Texto apresentado

========================================

Nenhum povo do mundo antigo contribuiu tanto para a riqueza e a compreensão da Política, no seu sentido mais amplo, como o fizeram os gregos de outrora. Os nomes de Sócrates, Platão e Aristóteles, no campo da teoria, de Péricles e de Demóstenes na arte da oratória, estão presentes em qualquer estudo erudito que se faça a respeito e mesmo nos mais singelos manuais de divulgação.
Entendiam-na - a política - como uma ciência superior, determinante de qualquer organização social e com inquestionáveis reflexos sobre a vida dos indivíduos. Para Aristóteles era a arte de governar a cidade-estado (pólis). Por não conviverem com estados-nacionais, mas sim com organizações menores, as cidades, para os gregos, tornaram-se o objeto da sua maior atenção. Como nenhum outro povo, interessaram-se pela administração da coisa pública,
As origens da democracia
A constituição democrática
Com poderes delegados pelo povo como nomotheta, Clístenes implementou uma profunda reforma política que tinha como objetivo deslocar o poder das mãos dos nobres para as dos demos, palavra que significava não apenas povo, como também os bairros e comunidades habitados.
A antiga divisão política da cidade de Atenas estava baseada nas quatro tribos (filiai) formadoras originais da região, denominadas de guerreiros (Hoples), cultivadores (Geleôn), pastores (Aegicoros) e artesãos (Argadês), todas filhas de um mítico antepassado, Ion (daí vem a palavra jônico, que denomina o povo que habitava Atenas e as regiões vizinhas). Cada uma delas era chefiada por um patriarca, o filobasileus, que mantinha uma relação de domínio sobre seus integrantes, favorecia os membros da nobreza, os quais integravam o sistema das tribos e exerciam sua autoridade baseada na tradição.
A crítica à democracia
A igualdade
Procurava-se, com o exercício direto da participação, tornar o público coisa privada. Sob o ponto de vista grego, o cidadão que se negasse a participar dos assuntos públicos, em nome da sua privacidade, era moralmente condenado. Criticavam-no por sua apatia ou idiotia. Quem precisava de muros para se proteger era a comunidade, não as casas dos indivíduos.

========================================

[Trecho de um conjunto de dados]
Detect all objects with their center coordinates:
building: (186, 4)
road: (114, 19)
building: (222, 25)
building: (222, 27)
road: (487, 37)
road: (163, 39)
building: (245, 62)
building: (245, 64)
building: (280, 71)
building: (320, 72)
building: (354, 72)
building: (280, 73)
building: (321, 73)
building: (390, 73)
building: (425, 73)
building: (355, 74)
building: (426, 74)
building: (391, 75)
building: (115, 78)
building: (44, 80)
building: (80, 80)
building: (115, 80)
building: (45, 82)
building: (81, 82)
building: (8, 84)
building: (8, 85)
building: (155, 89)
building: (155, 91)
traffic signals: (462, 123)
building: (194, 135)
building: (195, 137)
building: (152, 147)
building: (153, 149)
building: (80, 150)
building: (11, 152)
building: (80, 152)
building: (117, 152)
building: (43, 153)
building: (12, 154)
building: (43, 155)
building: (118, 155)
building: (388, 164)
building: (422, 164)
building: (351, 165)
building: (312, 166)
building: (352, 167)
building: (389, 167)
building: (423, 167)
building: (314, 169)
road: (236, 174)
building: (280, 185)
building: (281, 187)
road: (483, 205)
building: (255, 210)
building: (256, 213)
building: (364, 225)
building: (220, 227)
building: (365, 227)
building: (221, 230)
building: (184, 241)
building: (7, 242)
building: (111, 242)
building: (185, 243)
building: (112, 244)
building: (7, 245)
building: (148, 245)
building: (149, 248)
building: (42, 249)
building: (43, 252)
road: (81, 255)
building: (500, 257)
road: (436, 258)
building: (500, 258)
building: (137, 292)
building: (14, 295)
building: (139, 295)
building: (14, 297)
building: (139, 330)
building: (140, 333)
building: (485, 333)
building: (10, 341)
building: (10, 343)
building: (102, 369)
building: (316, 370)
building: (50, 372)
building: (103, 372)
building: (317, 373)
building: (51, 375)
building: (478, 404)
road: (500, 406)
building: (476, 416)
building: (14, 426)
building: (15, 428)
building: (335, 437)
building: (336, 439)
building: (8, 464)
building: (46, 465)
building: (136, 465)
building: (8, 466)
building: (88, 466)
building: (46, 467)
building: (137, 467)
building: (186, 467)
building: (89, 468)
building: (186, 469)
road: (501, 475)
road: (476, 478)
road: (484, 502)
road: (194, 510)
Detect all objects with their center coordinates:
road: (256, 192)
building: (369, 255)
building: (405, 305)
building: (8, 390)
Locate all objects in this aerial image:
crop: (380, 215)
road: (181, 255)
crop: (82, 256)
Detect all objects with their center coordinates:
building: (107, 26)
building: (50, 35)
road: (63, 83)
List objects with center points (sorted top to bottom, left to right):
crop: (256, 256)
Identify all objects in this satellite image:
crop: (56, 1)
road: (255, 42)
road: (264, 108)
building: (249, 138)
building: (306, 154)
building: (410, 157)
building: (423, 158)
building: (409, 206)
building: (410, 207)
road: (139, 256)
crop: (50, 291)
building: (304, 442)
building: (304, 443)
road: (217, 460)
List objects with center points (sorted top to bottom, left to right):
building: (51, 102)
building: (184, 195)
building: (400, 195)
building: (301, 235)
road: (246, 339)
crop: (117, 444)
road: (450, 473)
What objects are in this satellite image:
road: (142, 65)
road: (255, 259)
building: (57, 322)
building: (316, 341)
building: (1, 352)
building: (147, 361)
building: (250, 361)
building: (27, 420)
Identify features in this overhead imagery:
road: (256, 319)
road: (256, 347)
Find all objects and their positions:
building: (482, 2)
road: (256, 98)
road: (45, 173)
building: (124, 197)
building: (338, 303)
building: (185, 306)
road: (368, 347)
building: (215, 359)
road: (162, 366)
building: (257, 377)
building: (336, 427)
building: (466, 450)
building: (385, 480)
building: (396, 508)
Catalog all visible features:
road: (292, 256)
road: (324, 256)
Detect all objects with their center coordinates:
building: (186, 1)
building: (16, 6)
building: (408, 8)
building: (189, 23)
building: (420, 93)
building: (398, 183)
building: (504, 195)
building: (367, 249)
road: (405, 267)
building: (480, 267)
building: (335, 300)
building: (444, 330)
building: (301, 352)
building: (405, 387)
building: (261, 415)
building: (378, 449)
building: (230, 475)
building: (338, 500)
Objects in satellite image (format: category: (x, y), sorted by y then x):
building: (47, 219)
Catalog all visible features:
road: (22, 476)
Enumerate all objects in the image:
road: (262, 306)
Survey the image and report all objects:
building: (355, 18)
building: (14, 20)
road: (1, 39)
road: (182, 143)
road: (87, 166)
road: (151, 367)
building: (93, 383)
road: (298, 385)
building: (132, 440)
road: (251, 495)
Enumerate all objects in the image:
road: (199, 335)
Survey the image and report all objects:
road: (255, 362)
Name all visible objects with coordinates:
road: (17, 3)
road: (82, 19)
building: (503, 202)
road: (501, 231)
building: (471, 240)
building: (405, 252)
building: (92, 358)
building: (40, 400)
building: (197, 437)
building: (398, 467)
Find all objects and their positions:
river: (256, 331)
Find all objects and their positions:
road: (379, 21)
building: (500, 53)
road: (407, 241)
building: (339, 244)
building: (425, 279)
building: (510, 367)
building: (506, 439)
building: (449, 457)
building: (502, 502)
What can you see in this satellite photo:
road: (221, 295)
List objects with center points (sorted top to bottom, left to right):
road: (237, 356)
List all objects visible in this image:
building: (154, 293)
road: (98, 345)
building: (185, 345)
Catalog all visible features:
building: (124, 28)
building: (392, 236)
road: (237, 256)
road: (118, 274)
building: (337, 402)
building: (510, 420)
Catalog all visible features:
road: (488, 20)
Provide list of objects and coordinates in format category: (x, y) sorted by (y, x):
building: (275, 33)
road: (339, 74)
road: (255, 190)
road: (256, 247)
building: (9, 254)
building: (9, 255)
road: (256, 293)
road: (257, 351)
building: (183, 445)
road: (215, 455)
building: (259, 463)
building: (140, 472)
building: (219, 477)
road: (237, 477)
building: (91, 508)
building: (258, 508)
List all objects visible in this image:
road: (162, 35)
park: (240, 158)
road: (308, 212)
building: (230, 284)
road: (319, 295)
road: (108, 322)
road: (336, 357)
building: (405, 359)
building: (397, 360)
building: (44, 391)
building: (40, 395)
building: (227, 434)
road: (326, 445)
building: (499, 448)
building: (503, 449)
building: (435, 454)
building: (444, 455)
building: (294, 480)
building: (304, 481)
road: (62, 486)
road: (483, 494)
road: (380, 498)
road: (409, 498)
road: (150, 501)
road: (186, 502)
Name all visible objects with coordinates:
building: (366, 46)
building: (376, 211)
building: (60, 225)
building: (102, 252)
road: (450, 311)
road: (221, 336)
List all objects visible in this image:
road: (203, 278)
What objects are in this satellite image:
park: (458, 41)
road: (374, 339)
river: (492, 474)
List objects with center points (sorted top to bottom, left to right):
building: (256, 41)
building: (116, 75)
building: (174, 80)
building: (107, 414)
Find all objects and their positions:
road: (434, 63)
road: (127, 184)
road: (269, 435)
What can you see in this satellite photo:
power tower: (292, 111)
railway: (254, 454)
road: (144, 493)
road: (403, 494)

========================================

Tarefas
(a) No texto sobre a democracia grega, o que era a política para Aristóteles?
(b) Dê sequência ao texto sobre a democracia grega a partir da última frase apresentada.
Os registros não têm relação com o texto.

Respostas
(a) Era a arte de governar a cidade-estado (pólis).

(b)
Instituições da democracia
O Conselho dos 500
Uma vez por ano, os demos sorteavam 50 cidadãos para se apresentarem no Conselho (Boulê) que governava a cidade em caráter permanente. Como eram 10 demos, ele denominava-se "Conselho dos 500". Entre estes 500 deputados eram sorteados 50 que formavam a pritania ou presidência do Conselho, responsável pela administração da cidade por 35 ou 36 dias. Cada demos era chamado, alternadamente, a responder pelos assuntos da pólis, durante um certo período. O Conselho determinava a pauta das discussões, bem como a convocação das assembléias gerais populares (a Ecclesia), que se realizavam duas vezes por semana.
A Ecclesia
A assembléia geral que reunia o povo inteiro não tinha um lugar fixo. A palavra ecclesia era utilizada para definir, genericamente, qualquer reunião para debater questões públicas, semelhante ao comício (comitiu) romano em sua forma original. Entretanto, em Atenas costumou-se fazer esses grandes encontros num lugar chamado Pnix, uma grande pedra que dominava uma colina, a qual comportava parte considerável dos cidadãos. Quando a ecclesia estava reunida, não só entravam na liça os problemas mais candentes da comunidade, como se escolhiam os magistrados eletivos. As funções executivas estavam divididas entre os magistrados sorteados e os escolhidos por voto popular. Eles eram responsáveis perante a ecclesia por todos os seus atos, podendo ser julgados por ela em caso de falta grave.
Os magistrados
As magistraturas eletivas concentravam maior prestígio. É o caso dos estrategos, que formavam uma espécie de estado-maior que reunia os comandantes militares que chefiavam os soldados de infantaria (hoplitas) em tempos de guerra. Cada estratego tinha que ser indicado (eleito diretamente) pelo seu demos e aprovado pela ecclesia. O comando supremo era entregue ao arconte-polemarco, chefe das forças armadas e virtual líder político da cidade. Explica-se a longa liderança de Péricles, por mais de 30 anos, de 460 a 429 a.C., como resultado de suas sucessivas reeleições para o cargo de estratego.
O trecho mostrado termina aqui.